Conformité

LCB-FT : les obligations de l'agent immobilier (vigilance, Tracfin)

Les agents immobiliers sont assujettis à la lutte contre le blanchiment de capitaux et le financement du terrorisme. Voici ce que cela implique concrètement, du contrôle du client à la déclaration de soupçon.

Mis à jour le 1 juin 2026

La lutte contre le blanchiment de capitaux et le financement du terrorisme (LCB-FT) n'est pas réservée aux banques. Les professionnels de l'immobilier y sont assujettis, et le contrôle de cette obligation s'est renforcé.

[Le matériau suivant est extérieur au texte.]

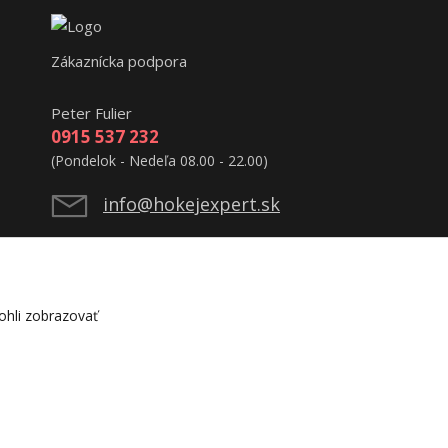
Zákaznícka podpora
Peter Fulier
0915 537 232
(Pondelok - Nedeľa 08.00 - 22.00)
info@hokejexpert.sk
hli zobrazovať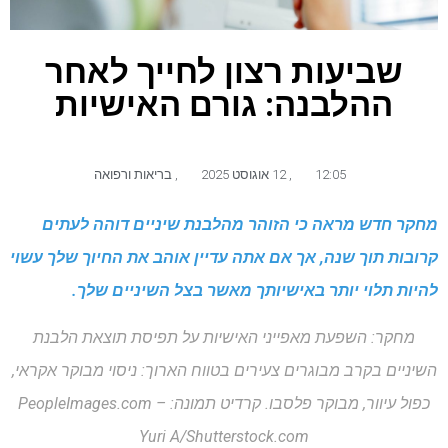
שביעות רצון לחייך לאחר
ההלבנה: גורם האישיות
12:05
,
12 אוגוסט 2025
,
בריאות ורפואה
מחקר חדש מראה כי הזוהר מהלבנת שיניים דוהה לעתים
קרובות תוך שנה, אך אם אתה עדיין אוהב את החיוך שלך עשוי
להיות תלוי יותר באישיותך מאשר בצל השיניים שלך.
מחקר: השפעת מאפייני האישיות על תפיסת תוצאת הלבנת
השיניים בקרב מבוגרים צעירים בטווח הארוך: ניסוי מבוקר אקראי,
כפול עיוור, מבוקר פלסבו. קרדיט תמונה: PeopleImages.com –
Yuri A/Shutterstock.com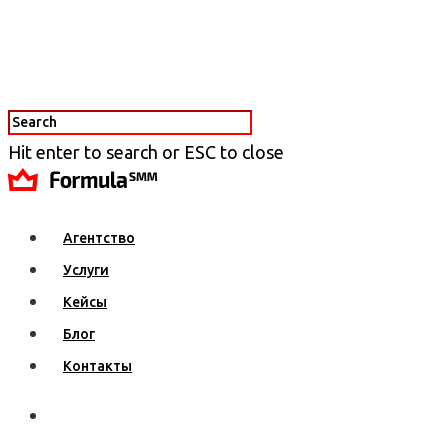
Hit enter to search or ESC to close
Агентство
Услуги
Кейсы
Блог
Контакты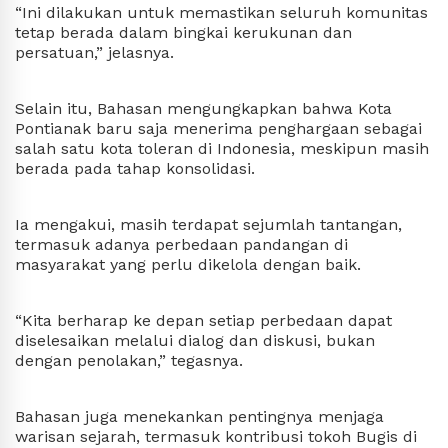
“Ini dilakukan untuk memastikan seluruh komunitas 
tetap berada dalam bingkai kerukunan dan 
persatuan,” jelasnya.
Selain itu, Bahasan mengungkapkan bahwa Kota 
Pontianak baru saja menerima penghargaan sebagai 
salah satu kota toleran di Indonesia, meskipun masih 
berada pada tahap konsolidasi.
Ia mengakui, masih terdapat sejumlah tantangan, 
termasuk adanya perbedaan pandangan di 
masyarakat yang perlu dikelola dengan baik.
“Kita berharap ke depan setiap perbedaan dapat 
diselesaikan melalui dialog dan diskusi, bukan 
dengan penolakan,” tegasnya.
Bahasan juga menekankan pentingnya menjaga 
warisan sejarah, termasuk kontribusi tokoh Bugis di 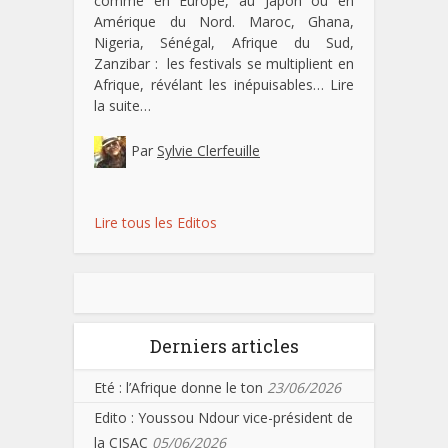
comme en Europe, au Japon ou en
Amérique du Nord. Maroc, Ghana,
Nigeria, Sénégal, Afrique du Sud,
Zanzibar : les festivals se multiplient en
Afrique, révélant les inépuisables…
Lire
la suite…
Par
Sylvie Clerfeuille
Lire tous les Editos
Derniers articles
Eté : l’Afrique donne le ton
23/06/2026
Edito : Youssou Ndour vice-président de
la CISAC
05/06/2026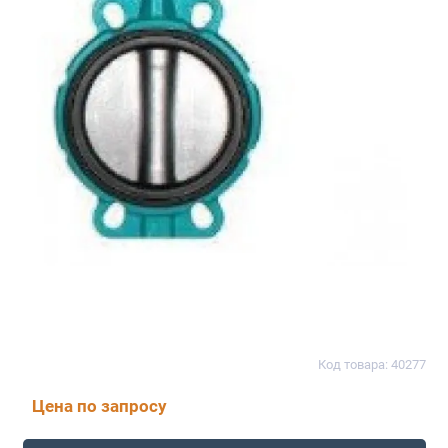
Код товара: 40277
Цена по запросу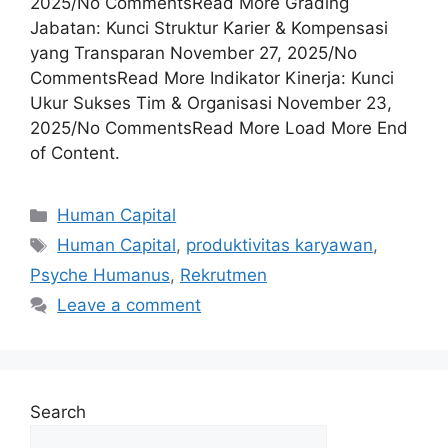
2025/No CommentsRead More Grading
Jabatan: Kunci Struktur Karier & Kompensasi
yang Transparan November 27, 2025/No
CommentsRead More Indikator Kinerja: Kunci
Ukur Sukses Tim & Organisasi November 23,
2025/No CommentsRead More Load More End
of Content.
Human Capital
Human Capital
,
produktivitas karyawan
,
Psyche Humanus
,
Rekrutmen
Leave a comment
Search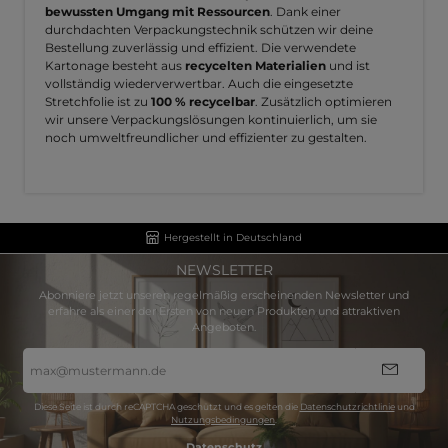
bewussten Umgang mit Ressourcen
. Dank einer
durchdachten Verpackungstechnik schützen wir deine
Bestellung zuverlässig und effizient. Die verwendete
Kartonage besteht aus
recycelten Materialien
und ist
vollständig wiederverwertbar. Auch die eingesetzte
Stretchfolie ist zu
100 % recycelbar
. Zusätzlich optimieren
wir unsere Verpackungslösungen kontinuierlich, um sie
noch umweltfreundlicher und effizienter zu gestalten.
Hergestellt in Deutschland
NEWSLETTER
Abonniere jetzt unseren regelmäßig erscheinenden Newsletter und
erfahre als einer der Ersten von neuen Produkten und attraktiven
Angeboten.
E-
Mail-
Adresse
*
Diese Seite ist durch reCAPTCHA geschützt und es gelten die
Datenschutzrichtlinie
und
Nutzungsbedingungen
.
Datenschutz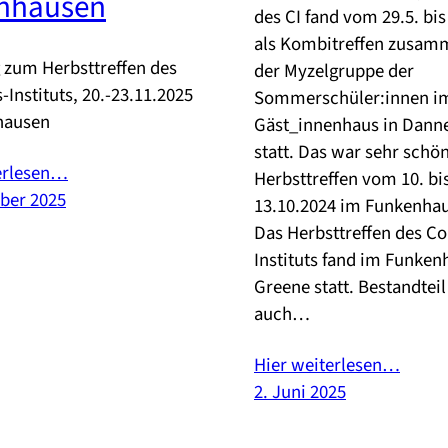
nhausen
des CI fand vom 29.5. bis
als Kombitreffen zusam
 zum Herbsttreffen des
der Myzelgruppe der
nstituts, 20.-23.11.2025
Sommerschüler:innen i
hausen
Gäst_innenhaus in Dann
statt. Das war sehr schön
erlesen…
Herbsttreffen vom 10. bi
ber 2025
13.10.2024 im Funkenha
Das Herbsttreffen des 
Instituts fand im Funken
Greene statt. Bestandtei
auch…
Hier weiterlesen…
2. Juni 2025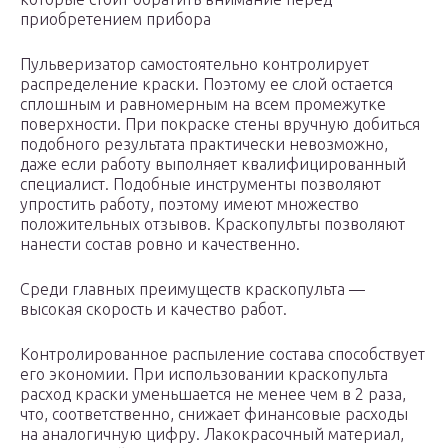
приобретением прибора
Пульверизатор самостоятельно контролирует
распределение краски. Поэтому ее слой остается
сплошным и равномерным на всем промежутке
поверхности. При покраске стены вручную добиться
подобного результата практически невозможно,
даже если работу выполняет квалифицированный
специалист. Подобные инструменты позволяют
упростить работу, поэтому имеют множество
положительных отзывов. Краскопульты позволяют
нанести состав ровно и качественно.
Среди главных преимуществ краскопульта —
высокая скорость и качество работ.
Контролированное распыление состава способствует
его экономии. При использовании краскопульта
расход краски уменьшается не менее чем в 2 раза,
что, соответственно, снижает финансовые расходы
на аналогичную цифру. Лакокрасочный материал,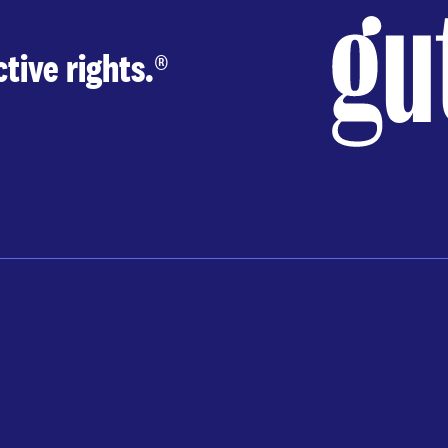
tive rights.
®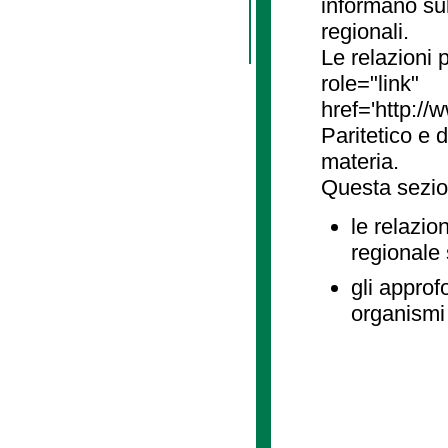
informano sul
regionali.
Le relazioni
role="link"
href='http://
Paritetico e 
materia.
Questa sezio
le relazio
regionale
gli approf
organismi 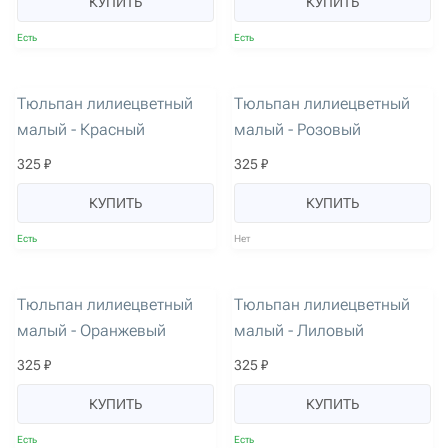
КУПИТЬ
КУПИТЬ
Есть
Есть
артикул: 2937
артикул: 2938
Тюльпан лилиецветный
Тюльпан лилиецветный
малый - Красный
малый - Розовый
325 ₽
325 ₽
КУПИТЬ
КУПИТЬ
Есть
Нет
артикул: 2939
артикул: 2940
Тюльпан лилиецветный
Тюльпан лилиецветный
малый - Оранжевый
малый - Лиловый
325 ₽
325 ₽
КУПИТЬ
КУПИТЬ
Есть
Есть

Un assujettissement de plein droit

Les agents immobiliers figurent parmi les personnes assujetties au titre de l'article L. 561-2 du Code monétaire et financier. Les intermédiaires immobiliers le sont depuis la loi du 2 juillet 1998 ; les syndics de copropriété ont été inclus par la loi ALUR du 24 mars 2014.

L'obligation de vigilance

La vigilance à l'égard de la clientèle est le cœur du dispositif. Elle suppose de :

  • identifier et vérifier l'identité du client et, le cas échéant, du bénéficiaire effectif ;
  • évaluer le risque de blanchiment attaché à l'opération et au client ;
  • vérifier notamment que le client ne fait pas l'objet d'une mesure de gel des avoirs ou de sanctions ;
  • adapter l'intensité de la vigilance au niveau de risque (vigilance renforcée si nécessaire) ;
  • former le personnel et tenir une classification des risques personnalisée.

Cette vigilance se documente : en cas de contrôle, c'est la traçabilité des diligences qui est examinée.

La déclaration de soupçon

Lorsque le professionnel soupçonne que des sommes en jeu proviennent d'une infraction, il adresse une déclaration de soupçon à Tracfin, le service de renseignement financier. Deux principes encadrent cette démarche :

  • la déclaration doit exposer l'analyse des faits qui conduit au soupçon — à défaut, elle peut être jugée irrecevable ;
  • faite de bonne foi, elle est exonératoire de responsabilité pénale, civile et administrative.

Enfin, l'existence et le contenu d'une déclaration de soupçon sont confidentiels : il est interdit de les divulguer, y compris au client concerné.

En pratique

La difficulté n'est pas de comprendre le principe, mais de l'appliquer systématiquement : identifier le bénéficiaire effectif, cribler les sanctions, conserver la trace des contrôles, à chaque opération. Intégrer ces vérifications au parcours, plutôt que de les confier à un outil séparé, est le moyen le plus sûr de tenir l'obligation sans la subir.

Sources

À jour au 1ᵉʳ juin 2026. Cet article a une vocation informative et ne constitue pas un conseil juridique.

Questions fréquentes

Les agents immobiliers sont-ils soumis à la LCB-FT ?

Oui. Les professionnels de l'immobilier figurent parmi les personnes assujetties au titre de l'article L. 561-2 du Code monétaire et financier. Les intermédiaires immobiliers le sont depuis 1998, et les syndics de copropriété depuis la loi ALUR de 2014.

En quoi consiste l'obligation de vigilance ?

Le professionnel doit identifier et vérifier son client (et le bénéficiaire effectif), évaluer le risque de blanchiment, s'assurer notamment que le client ne fait pas l'objet d'une mesure de gel des avoirs ou de sanctions, et adapter sa vigilance au niveau de risque. Il doit aussi former son personnel et tenir une classification des risques.

Qu'est-ce qu'une déclaration de soupçon ?

Lorsqu'il soupçonne que des sommes proviennent d'une infraction, le professionnel adresse une déclaration de soupçon à Tracfin, en exposant l'analyse qui le conduit à ce soupçon. La déclaration faite de bonne foi est exonératoire de responsabilité ; son existence et son contenu sont confidentiels et ne doivent pas être divulgués.